Wherein, η removal efficiency, C₀And C_eInitial concentration of tetracycline (mg/L) and averageAnd (5) balancing the concentration.

Adsorption capacity q_eCalculated according to the following formula:

wherein, C₀And C_eIs the initial and equilibrium concentration of tetracycline (mg/L), V is the volume of tetracycline solution (L), m is the weight of biochar (g), and q_eAs the adsorption capacity (mg/g).

As can be seen from FIG. 5, the removal efficiency of the nitrogen, oxygen and sulfur co-doped biomass charcoal material is higher than that of PBC (29.45%), wherein the PUF-50% removal efficiency is the highest and is 71.84%.

Based on the above discussion of the characterization of the biochar sample, there are three reasons for the improved adsorption performance: 1) the BET surface area is increased, providing more adsorption sites; 2) the content of O is increased, more oxygen functional groups are provided, and the tetracycline molecules can interact through hydrogen bonds; 3) nitrogen or functional groups are introduced to enhance pi-pi interaction and lewis acid-base interaction. Whereas the PUF-10% has a BET surface area of 459.8m²Slightly lower than PBC (477.1 m)/g²G) while the PUF-10% (31.0%) removal efficiency is slightly higher than PBC (29.5%). This indicates that higher levels of O, N and/or S are the primary reason for the improved adsorption efficiency.

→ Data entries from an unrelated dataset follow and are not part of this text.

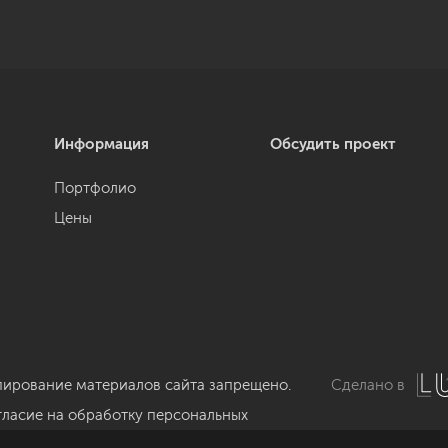
Информация
Обсудить проект
Портфолио
Цены
пирование материалов сайта запрещено.
Сделано в
гласие на обработку персональных
нных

As can be seen from FIG. 5, the BET surface area and S content (431 m) of PU-10%²Per g and 0.53%), high oxygen, nitrogen content (3.99% and 2.45%). But PU-10% (41.7%) has a much higher removal efficiency than PUF-10%. This indicates that the incorporation of N and O into the biochar is more important than the doping of the sulfur functionality.

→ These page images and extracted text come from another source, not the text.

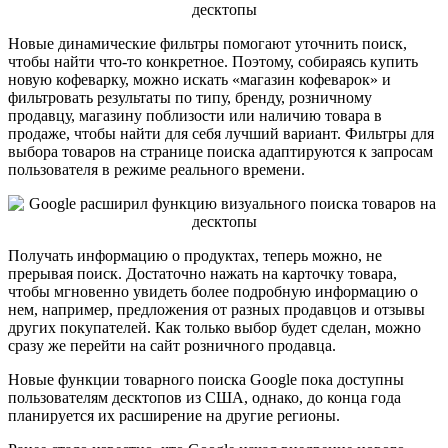
Новые динамические фильтры помогают уточнить поиск,
чтобы найти что-то конкретное. Поэтому, собираясь купить
новую кофеварку, можно искать «магазин кофеварок» и
фильтровать результаты по типу, бренду, розничному
продавцу, магазину поблизости или наличию товара в
продаже, чтобы найти для себя лучший вариант. Фильтры для
выбора товаров на странице поиска адаптируются к запросам
пользователя в режиме реального времени.
Получать информацию о продуктах, теперь можно, не
прерывая поиск. Достаточно нажать на карточку товара,
чтобы мгновенно увидеть более подробную информацию о
нем, например, предложения от разных продавцов и отзывы
других покупателей. Как только выбор будет сделан, можно
сразу же перейти на сайт розничного продавца.
Новые функции товарного поиска Google пока доступны
пользователям десктопов из США, однако, до конца года
планируется их расширение на другие регионы.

It is currently known that adsorption occurs on the surface of biochar, and it is therefore necessary to analyze the elemental composition and functional groups of the biochar surface. As can be seen from Table 2, the surface O, N, S content was slightly higher for PUF-10% than for PU-10% and the surface S content was lower. This also means that oxygen and nitrogen containing functional groups play a dominant role in tetracycline adsorption of biochar compared to sulfur containing functional groups. However, this does not explain that PUF-50% has a better adsorption performance than PUF-30%. Thus, we analyzed the composition of different types of nitrogen-containing functional groups. As can be seen from Table 3, the proportion of N-5 and N-6 in PUF-30% is higher than that of PUF-50%, while the proportion of N-Q and N-O is lower. The N-Q and N-O content of PU-10% is higher than that of PUF-10%. This shows that N-Q and N-O play an important role in tetracycline adsorption of nitrogen-doped biochar among the four nitrogen-containing functional groups, so that the adsorption efficiency of PUF-50% is higher than that of PUF-30%. It is reasonable to consider the structure of N-Q, where the N atom is located in the middle of three aromatic rings, resulting in a decrease in the electronegativity of the C layer, increasing the ability to accept pi electrons. Therefore, as mentioned above, the biological carbon and the tetracycline molecules have pi-pi interaction and Lewis acid-base interaction in the adsorption process, thereby improving the adsorption capacity. And N-O can enhance the interaction between the tetracycline and the biochar through hydrogen bonds. This study shows that the mixed doping is successfully enriched with O-N, O-S functional groups and N-Q groups, which are responsible for the improved adsorption performance. In conclusion, the research proposes that the nitrogen, oxygen and sulfur co-doped biomass carbon material is utilized to remove the antibiotics in the aqueous solution, a new method is provided for the synergistic effect of mixed doping, and the performance of the material is greatly improved compared with the performance of the conventional common poplar-based carbon material.

Although the present invention has been described with reference to a preferred embodiment, it should be understood that various changes, substitutions and alterations can be made herein without departing from the spirit and scope of the invention as defined by the appended claims.